§ WHAT IS BEING ASKED: After locating the line with "184: (176, 306)" in the data that follows, return it and every later line exactly, up to and including the line with "216: (588, 328)".

(Saved data entries)
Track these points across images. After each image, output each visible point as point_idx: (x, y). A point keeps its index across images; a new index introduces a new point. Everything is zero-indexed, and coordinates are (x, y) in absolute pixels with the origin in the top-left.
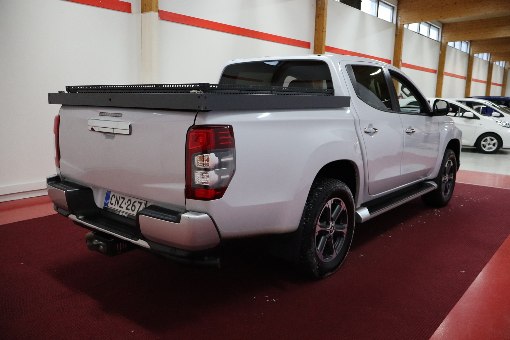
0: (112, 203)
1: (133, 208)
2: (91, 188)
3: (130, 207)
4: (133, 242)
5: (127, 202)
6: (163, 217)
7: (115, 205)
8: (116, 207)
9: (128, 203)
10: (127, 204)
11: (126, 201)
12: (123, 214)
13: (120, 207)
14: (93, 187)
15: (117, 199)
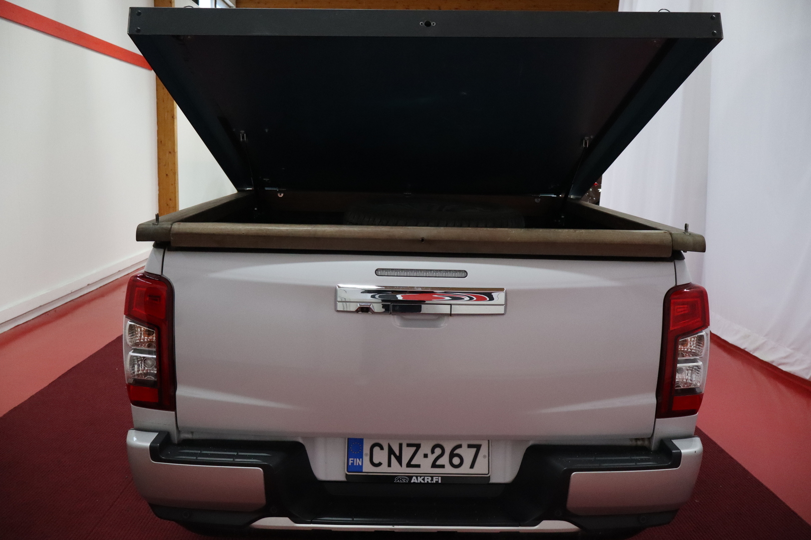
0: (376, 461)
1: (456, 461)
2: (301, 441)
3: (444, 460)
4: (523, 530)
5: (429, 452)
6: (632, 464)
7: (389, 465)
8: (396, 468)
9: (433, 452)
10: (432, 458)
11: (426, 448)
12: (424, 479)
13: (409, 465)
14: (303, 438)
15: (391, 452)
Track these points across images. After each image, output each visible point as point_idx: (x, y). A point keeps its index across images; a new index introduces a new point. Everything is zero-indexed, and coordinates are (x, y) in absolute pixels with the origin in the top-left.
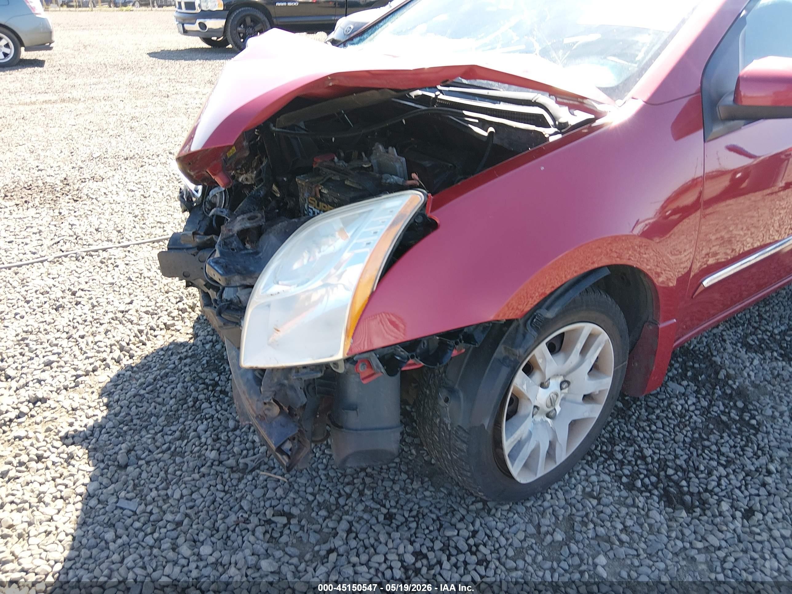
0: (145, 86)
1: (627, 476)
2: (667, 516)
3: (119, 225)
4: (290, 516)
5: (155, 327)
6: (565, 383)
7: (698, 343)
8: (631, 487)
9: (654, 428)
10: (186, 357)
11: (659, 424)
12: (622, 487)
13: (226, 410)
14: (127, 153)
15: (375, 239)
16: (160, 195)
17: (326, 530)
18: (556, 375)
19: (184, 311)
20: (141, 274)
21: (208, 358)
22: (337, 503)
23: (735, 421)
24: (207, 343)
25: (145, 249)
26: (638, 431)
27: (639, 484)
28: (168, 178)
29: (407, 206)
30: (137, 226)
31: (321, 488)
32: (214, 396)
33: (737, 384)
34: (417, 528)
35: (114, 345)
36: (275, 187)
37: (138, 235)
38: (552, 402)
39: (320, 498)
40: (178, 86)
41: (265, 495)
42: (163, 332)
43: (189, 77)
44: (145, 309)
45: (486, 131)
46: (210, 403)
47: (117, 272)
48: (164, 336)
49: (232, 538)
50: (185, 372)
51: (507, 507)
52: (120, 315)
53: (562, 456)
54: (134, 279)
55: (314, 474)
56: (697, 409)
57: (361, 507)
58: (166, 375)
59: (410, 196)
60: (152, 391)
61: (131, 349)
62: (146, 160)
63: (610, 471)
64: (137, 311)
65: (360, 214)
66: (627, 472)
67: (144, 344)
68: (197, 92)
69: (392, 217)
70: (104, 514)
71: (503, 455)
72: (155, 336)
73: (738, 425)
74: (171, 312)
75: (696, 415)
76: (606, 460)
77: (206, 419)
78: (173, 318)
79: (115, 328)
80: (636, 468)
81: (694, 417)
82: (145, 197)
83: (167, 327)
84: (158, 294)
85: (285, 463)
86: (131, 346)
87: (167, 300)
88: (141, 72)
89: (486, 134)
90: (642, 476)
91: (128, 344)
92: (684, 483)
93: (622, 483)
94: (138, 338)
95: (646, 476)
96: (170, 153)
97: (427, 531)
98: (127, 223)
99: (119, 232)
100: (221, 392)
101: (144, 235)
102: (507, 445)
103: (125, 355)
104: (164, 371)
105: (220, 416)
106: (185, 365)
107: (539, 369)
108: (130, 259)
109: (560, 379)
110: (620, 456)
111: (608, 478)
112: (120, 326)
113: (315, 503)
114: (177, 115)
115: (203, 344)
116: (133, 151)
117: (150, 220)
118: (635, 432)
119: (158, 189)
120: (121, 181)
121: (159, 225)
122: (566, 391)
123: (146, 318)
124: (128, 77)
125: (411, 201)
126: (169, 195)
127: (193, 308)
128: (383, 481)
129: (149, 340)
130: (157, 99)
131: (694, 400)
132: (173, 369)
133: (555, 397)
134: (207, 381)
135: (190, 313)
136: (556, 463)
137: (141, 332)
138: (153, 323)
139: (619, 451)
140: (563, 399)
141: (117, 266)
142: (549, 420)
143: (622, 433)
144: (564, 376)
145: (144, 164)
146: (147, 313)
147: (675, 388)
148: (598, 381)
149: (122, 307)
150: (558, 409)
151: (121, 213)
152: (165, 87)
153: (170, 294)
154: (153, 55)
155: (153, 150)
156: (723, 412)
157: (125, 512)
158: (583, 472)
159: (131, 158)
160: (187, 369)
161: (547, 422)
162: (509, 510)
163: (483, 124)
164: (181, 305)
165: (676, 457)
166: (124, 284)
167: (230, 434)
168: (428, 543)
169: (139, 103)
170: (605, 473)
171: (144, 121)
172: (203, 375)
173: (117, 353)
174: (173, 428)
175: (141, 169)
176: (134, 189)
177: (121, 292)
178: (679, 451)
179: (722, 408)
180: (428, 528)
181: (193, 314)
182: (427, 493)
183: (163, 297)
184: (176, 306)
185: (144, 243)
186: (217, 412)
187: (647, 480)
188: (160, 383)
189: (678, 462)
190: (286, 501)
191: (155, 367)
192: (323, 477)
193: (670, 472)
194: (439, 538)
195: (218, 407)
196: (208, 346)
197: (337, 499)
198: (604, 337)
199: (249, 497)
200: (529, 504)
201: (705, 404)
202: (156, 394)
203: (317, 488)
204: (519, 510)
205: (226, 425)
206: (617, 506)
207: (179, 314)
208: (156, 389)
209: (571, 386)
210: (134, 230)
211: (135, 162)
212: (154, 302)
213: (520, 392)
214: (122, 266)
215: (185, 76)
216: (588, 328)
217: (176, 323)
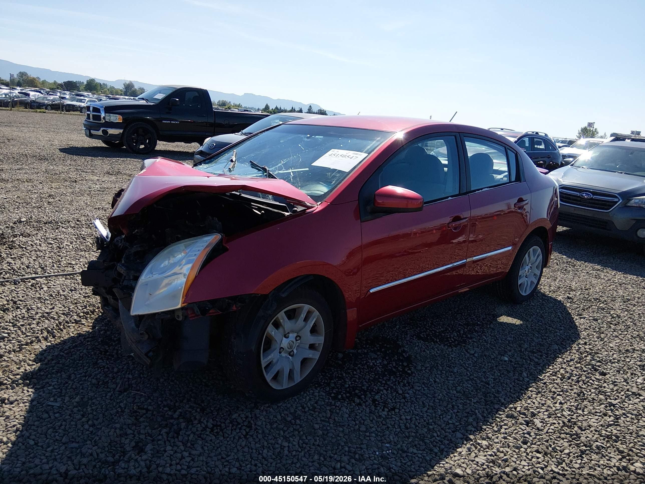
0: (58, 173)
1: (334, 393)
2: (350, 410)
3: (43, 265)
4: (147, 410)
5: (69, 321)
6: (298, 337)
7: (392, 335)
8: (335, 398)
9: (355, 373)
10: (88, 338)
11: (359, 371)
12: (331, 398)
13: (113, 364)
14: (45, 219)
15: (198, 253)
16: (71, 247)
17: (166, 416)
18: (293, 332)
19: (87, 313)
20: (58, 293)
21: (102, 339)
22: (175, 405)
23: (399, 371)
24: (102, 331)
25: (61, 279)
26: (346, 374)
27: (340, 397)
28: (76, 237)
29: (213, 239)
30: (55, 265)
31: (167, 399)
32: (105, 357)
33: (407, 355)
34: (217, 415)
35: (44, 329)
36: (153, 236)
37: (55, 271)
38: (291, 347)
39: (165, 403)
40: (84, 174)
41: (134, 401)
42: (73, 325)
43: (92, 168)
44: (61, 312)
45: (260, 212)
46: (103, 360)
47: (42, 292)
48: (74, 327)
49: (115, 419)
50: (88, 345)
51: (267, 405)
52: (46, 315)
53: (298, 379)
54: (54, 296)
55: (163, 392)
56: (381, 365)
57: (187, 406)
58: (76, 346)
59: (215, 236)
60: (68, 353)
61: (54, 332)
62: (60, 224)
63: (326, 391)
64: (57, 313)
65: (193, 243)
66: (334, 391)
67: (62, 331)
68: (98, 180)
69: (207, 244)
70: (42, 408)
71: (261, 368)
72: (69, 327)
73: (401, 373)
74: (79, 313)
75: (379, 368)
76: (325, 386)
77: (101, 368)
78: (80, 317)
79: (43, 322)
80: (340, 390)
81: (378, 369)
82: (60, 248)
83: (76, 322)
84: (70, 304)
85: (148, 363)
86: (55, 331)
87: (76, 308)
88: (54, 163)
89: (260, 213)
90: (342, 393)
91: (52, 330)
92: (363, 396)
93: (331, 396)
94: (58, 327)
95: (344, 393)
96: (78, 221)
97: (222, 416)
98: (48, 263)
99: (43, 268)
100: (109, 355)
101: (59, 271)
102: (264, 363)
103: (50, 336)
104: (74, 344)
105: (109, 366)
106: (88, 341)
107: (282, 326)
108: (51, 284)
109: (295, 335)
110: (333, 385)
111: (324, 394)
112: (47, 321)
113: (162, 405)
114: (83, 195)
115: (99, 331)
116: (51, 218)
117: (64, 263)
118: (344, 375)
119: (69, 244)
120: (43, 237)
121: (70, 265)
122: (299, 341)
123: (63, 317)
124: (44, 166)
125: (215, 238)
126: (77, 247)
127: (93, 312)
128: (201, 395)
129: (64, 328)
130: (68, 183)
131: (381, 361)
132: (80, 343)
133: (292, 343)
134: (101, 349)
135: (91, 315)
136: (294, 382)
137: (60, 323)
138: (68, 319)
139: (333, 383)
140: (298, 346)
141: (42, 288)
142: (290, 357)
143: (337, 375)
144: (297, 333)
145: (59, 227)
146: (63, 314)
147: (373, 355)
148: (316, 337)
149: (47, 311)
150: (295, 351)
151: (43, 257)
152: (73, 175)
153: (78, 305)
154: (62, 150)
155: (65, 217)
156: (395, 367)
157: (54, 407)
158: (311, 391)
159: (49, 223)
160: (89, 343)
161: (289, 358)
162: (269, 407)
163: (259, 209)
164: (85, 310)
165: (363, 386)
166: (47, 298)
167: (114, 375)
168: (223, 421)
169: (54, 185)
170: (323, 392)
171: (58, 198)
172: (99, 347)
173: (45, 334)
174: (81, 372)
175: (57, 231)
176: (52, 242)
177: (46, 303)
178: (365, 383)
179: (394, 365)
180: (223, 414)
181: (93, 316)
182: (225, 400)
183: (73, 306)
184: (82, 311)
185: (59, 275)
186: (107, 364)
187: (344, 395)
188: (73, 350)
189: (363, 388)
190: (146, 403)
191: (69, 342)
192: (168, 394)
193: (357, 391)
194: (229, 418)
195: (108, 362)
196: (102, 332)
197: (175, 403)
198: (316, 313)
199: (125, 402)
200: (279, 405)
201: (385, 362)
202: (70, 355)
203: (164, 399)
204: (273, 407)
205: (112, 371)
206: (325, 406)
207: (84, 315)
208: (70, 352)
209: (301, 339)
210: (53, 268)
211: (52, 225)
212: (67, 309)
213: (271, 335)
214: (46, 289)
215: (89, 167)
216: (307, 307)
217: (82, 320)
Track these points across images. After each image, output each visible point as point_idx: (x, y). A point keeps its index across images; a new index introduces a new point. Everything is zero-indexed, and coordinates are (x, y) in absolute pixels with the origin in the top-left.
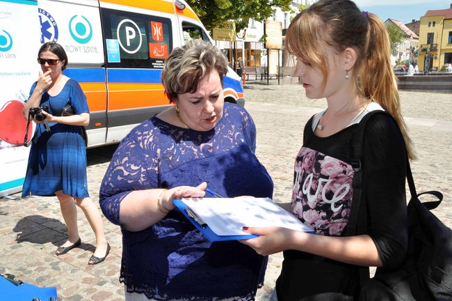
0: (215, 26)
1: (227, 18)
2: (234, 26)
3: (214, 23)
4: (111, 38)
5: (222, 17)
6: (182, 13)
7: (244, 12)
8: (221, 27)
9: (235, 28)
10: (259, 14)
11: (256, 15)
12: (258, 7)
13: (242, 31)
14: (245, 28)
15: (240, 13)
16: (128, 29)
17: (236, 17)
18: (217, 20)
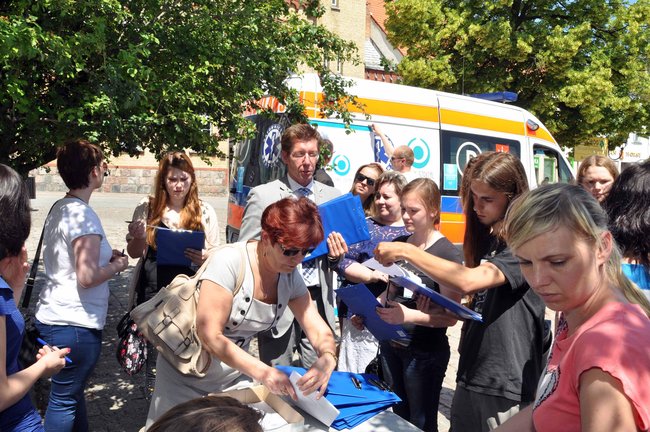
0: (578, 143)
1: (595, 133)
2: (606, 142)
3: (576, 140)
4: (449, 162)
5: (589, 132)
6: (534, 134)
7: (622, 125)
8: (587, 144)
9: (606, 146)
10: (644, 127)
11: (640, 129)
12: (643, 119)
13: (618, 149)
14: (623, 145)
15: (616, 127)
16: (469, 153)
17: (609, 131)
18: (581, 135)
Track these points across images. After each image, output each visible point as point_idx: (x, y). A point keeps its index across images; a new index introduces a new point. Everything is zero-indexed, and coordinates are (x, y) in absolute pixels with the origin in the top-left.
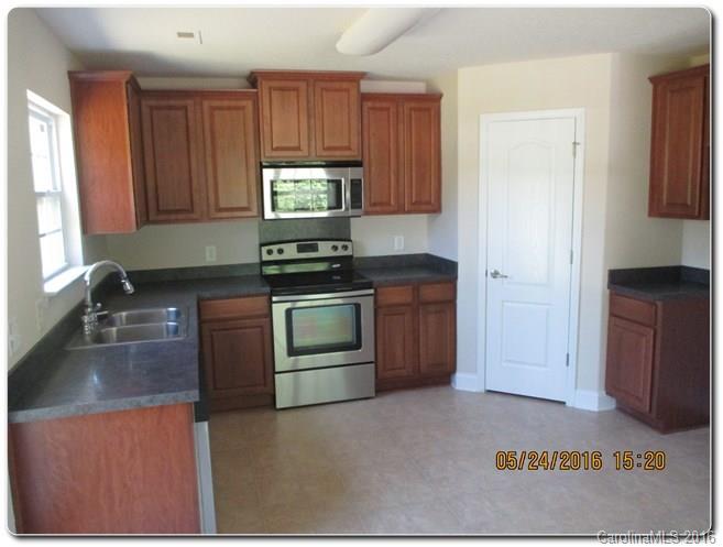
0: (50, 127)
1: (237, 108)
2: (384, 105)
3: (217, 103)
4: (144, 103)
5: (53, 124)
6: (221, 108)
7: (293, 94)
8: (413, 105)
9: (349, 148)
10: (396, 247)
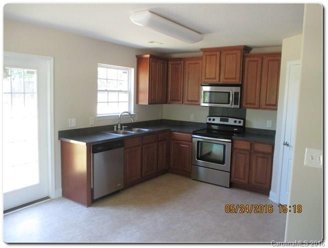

§ WRITTEN ANSWER:
184: (176, 306)
185: (144, 243)
186: (217, 412)
187: (647, 480)
188: (160, 383)
189: (678, 462)
190: (286, 501)
191: (155, 367)
192: (323, 477)
193: (670, 472)
194: (439, 538)
195: (218, 407)
196: (208, 346)
197: (337, 499)
198: (604, 337)
199: (249, 497)
200: (529, 504)
201: (705, 404)
202: (156, 394)
203: (317, 488)
204: (519, 510)
205: (226, 425)
206: (617, 506)
207: (179, 314)
208: (156, 389)
209: (571, 386)
210: (134, 230)
211: (135, 162)
212: (154, 302)
213: (520, 392)
214: (122, 266)
215: (185, 76)
216: (588, 328)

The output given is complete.